Requirement:
Report how many lines in the material hold the word "root". No other content is required.

Exercise material:
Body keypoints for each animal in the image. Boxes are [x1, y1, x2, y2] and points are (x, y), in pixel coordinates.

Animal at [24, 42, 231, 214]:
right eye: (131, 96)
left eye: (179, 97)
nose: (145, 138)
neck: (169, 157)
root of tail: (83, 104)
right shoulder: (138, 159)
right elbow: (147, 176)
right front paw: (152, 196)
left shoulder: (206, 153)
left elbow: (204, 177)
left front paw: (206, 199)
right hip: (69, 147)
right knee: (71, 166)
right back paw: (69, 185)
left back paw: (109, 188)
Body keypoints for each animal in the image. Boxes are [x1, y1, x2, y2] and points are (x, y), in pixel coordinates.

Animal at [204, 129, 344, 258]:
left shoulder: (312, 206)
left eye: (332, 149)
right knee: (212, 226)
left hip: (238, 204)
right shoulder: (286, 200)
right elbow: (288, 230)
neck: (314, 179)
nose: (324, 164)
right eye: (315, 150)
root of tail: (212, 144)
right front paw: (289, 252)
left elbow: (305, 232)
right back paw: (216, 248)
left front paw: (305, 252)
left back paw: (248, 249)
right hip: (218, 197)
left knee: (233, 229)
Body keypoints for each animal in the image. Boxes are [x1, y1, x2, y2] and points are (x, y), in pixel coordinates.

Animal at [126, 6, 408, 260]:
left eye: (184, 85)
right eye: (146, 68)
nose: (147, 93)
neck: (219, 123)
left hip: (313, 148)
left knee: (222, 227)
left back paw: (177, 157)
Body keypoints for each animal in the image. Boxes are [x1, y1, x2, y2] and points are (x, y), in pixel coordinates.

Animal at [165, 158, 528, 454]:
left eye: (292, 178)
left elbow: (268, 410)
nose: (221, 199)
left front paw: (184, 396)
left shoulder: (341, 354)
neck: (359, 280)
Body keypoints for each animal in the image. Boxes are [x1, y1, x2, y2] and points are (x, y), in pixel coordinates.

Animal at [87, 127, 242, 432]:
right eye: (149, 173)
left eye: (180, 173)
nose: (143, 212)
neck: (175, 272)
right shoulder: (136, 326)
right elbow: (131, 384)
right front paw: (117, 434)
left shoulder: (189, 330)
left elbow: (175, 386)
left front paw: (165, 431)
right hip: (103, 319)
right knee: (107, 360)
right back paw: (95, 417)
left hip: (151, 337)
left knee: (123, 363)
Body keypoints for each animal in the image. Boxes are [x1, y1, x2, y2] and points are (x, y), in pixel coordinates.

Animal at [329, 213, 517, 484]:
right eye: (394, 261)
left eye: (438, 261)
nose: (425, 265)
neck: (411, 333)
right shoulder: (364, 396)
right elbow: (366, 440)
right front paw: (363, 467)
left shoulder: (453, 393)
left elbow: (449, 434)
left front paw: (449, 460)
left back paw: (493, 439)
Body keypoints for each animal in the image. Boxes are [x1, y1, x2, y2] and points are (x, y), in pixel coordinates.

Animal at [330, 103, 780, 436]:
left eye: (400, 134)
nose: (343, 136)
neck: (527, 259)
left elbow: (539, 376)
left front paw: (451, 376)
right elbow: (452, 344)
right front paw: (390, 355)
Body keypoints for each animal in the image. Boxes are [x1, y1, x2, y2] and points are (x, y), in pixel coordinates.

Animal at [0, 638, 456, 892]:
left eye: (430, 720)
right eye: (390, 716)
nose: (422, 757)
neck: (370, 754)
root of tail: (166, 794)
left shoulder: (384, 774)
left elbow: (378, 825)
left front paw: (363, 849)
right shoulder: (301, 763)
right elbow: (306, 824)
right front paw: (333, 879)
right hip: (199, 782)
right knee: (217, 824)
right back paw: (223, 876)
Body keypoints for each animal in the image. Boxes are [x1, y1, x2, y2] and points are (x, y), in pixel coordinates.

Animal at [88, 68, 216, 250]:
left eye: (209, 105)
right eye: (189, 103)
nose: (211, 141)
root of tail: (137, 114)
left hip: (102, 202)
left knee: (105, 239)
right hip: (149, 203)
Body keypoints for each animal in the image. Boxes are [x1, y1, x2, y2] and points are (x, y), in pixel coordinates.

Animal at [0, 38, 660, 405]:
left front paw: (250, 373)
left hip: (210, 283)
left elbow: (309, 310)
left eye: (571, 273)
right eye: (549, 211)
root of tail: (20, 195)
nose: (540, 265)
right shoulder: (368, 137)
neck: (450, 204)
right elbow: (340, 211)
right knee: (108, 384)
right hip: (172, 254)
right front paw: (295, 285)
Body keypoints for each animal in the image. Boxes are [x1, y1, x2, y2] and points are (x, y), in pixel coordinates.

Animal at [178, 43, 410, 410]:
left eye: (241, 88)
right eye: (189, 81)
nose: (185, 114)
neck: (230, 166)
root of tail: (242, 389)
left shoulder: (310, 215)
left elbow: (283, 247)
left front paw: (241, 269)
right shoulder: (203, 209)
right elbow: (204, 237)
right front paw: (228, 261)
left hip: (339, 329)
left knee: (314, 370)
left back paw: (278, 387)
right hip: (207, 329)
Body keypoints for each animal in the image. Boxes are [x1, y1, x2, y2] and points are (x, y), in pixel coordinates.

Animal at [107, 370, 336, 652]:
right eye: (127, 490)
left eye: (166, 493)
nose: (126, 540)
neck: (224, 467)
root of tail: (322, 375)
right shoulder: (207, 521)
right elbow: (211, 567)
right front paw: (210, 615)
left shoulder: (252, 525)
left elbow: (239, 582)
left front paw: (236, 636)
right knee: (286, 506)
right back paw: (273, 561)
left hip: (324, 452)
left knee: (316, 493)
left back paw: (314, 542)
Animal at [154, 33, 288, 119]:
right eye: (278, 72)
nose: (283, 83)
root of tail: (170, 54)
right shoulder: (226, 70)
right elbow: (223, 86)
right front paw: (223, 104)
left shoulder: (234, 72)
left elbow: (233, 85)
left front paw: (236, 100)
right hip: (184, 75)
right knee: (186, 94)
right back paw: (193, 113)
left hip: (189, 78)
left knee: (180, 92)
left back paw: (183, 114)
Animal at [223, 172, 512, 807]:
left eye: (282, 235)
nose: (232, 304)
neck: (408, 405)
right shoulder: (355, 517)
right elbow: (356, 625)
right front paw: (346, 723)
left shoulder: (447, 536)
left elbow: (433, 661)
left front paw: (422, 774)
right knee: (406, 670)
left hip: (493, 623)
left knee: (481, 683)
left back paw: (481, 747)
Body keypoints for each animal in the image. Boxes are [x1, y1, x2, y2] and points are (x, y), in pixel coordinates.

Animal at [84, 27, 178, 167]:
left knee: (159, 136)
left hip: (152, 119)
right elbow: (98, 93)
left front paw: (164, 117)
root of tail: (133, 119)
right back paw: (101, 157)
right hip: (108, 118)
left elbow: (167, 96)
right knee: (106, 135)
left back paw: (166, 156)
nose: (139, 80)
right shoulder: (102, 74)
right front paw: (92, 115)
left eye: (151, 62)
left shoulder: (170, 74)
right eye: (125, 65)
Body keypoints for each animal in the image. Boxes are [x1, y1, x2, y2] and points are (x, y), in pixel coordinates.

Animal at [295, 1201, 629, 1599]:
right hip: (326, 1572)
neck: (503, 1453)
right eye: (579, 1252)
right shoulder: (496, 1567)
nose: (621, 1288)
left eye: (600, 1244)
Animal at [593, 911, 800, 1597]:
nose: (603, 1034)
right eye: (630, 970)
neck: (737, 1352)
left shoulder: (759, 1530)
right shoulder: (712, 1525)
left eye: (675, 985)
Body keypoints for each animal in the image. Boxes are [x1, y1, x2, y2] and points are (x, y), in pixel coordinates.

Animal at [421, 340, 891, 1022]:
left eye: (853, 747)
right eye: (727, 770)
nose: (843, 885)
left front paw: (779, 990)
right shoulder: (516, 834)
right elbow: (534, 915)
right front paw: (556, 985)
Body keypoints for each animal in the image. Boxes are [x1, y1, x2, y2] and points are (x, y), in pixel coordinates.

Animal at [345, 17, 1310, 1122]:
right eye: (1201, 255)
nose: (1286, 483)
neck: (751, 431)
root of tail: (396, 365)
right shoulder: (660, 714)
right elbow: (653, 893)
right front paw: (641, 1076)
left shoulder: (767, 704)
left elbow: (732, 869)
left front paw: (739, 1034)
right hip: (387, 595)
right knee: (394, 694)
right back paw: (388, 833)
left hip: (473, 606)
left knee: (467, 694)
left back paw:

Task answer:
10